FERC official proposes interagency energy market task force

Feb. 18, 2002
Government agencies that oversee various aspects of US energy markets should consider forming an interagency task force to monitor new business trends in the oil, gas, and electric power markets, said Federal Energy Regulatory Commissioner Nora Brownell.

Government agencies that oversee various aspects of US energy markets should consider forming an interagency task force to monitor new business trends in the oil, gas, and electric power markets, said Federal Energy Regulatory Commissioner Nora Brownell.

"It would be helpful if there were quarterly meetings to look at the market," she said at a newsmaker breakfast Feb. 8 sponsored by the US Energy Association. "We need to see trends."

Members of the task force could include FERC, the Commodities and Exchange Commission, the Securities and Exchange Commission, the Department of Justice, the Federal Reserve, and others, Brownell suggested.

In the wake of Enron Corp.'s financial collapse, the Bush administration last month directed DOJ to start a criminal investigation of whether the company knowingly sought to defraud its investors by hiding important financial information it knew would hurt the company's stock price.

DOJ also oversees an interagency task force on Enron that coordinates efforts with SEC and the Department of Labor.
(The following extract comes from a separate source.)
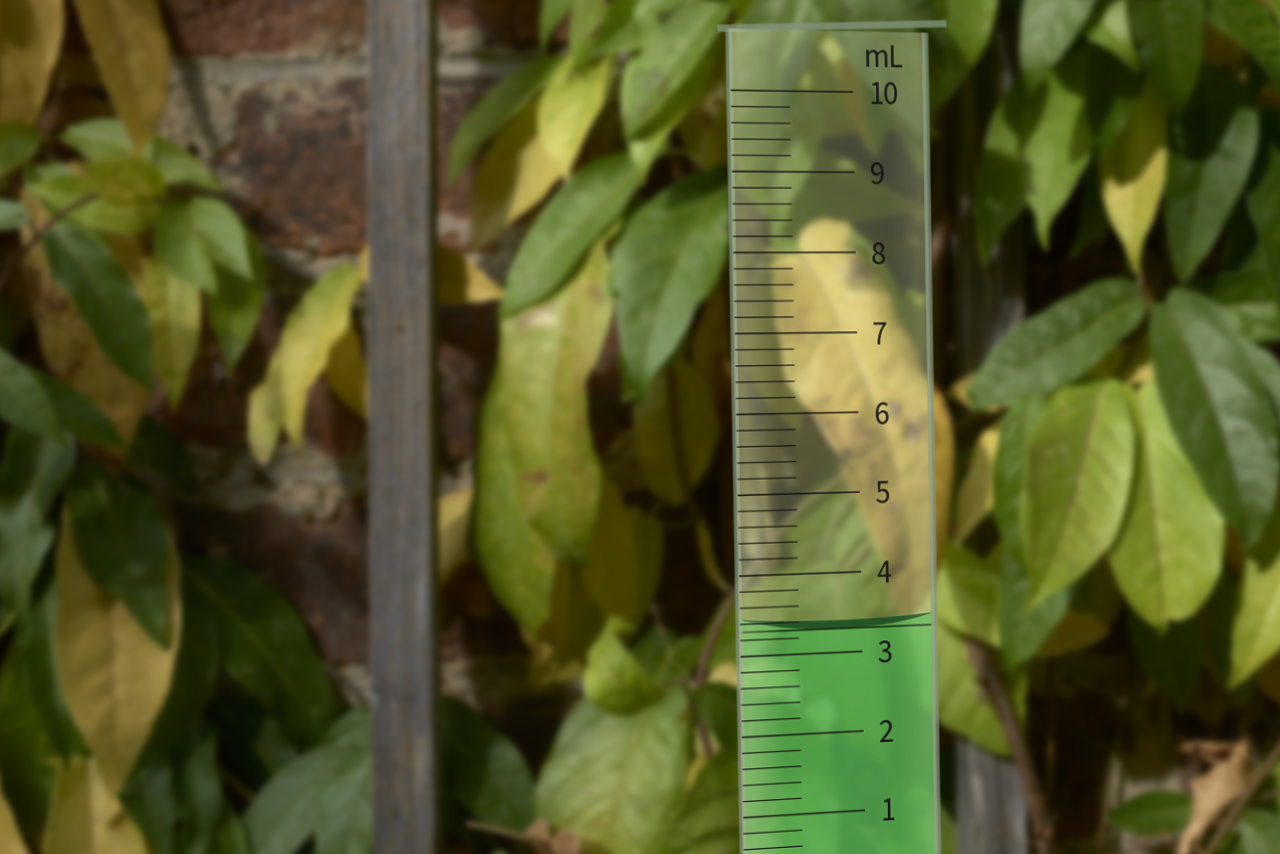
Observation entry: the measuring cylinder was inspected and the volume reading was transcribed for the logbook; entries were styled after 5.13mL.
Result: 3.3mL
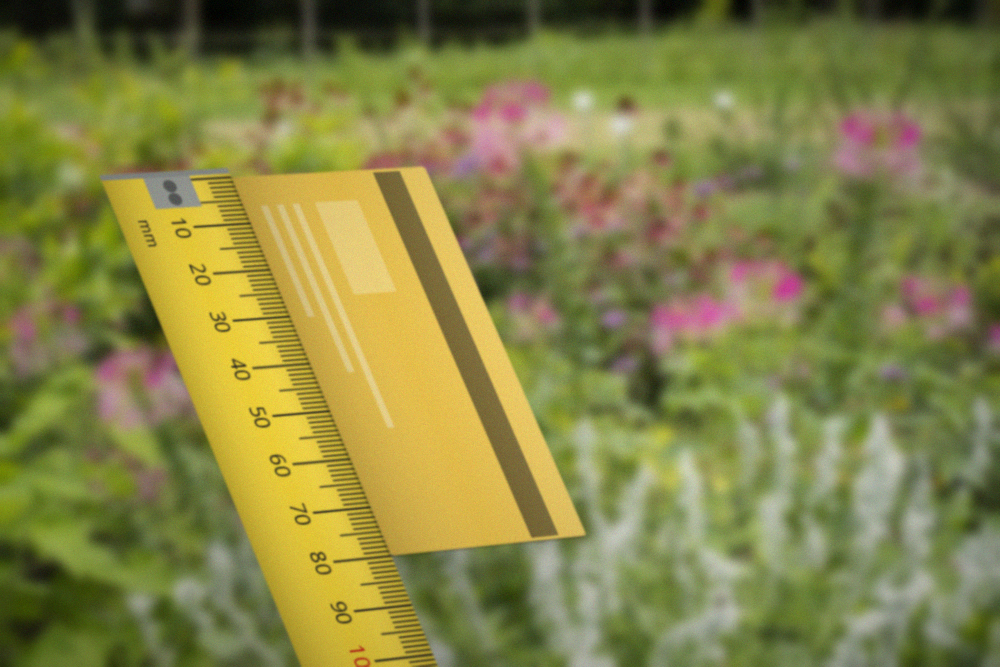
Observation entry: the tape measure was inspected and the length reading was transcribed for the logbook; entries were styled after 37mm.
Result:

Both agencies launched their own probes last winter (OGJ Online, Jan. 10, 2002). FERC and the Department of Energy also contribute but play a smaller role.

Meanwhile, nine congressional committees are in the middle of investigating the reasons for the giant energy marketer's collapse, and lobbyists expect to see legislation passed this year that expands disclosure requirements and places new controls on how companies can value long-term energy trades (OGJ Online, Feb. 7, 2002).

SEC is calling on accountants to reconfigure their own oversight boards as well.

However, administration officials and lawmakers from energy-producing states are warning Congress that it should study the facts further before making new laws. There is already strong evidence to suggest Enron's problems likely came from dubious accounting practices, not restructured energy markets, White House officials have said.

Brownell reiterated recent comments by FERC chairman Pat Wood, who labels Enron's problems a "human tragedy." Nevertheless, another lesson from the Enron debacle is that regulators need to be more aware of emerging business trends, she said.

"There was a failure of the system to be on top of new business models," she said. "And the outcome has impacted companies with strong balance sheets. I'm a huge believer in transparency and more information."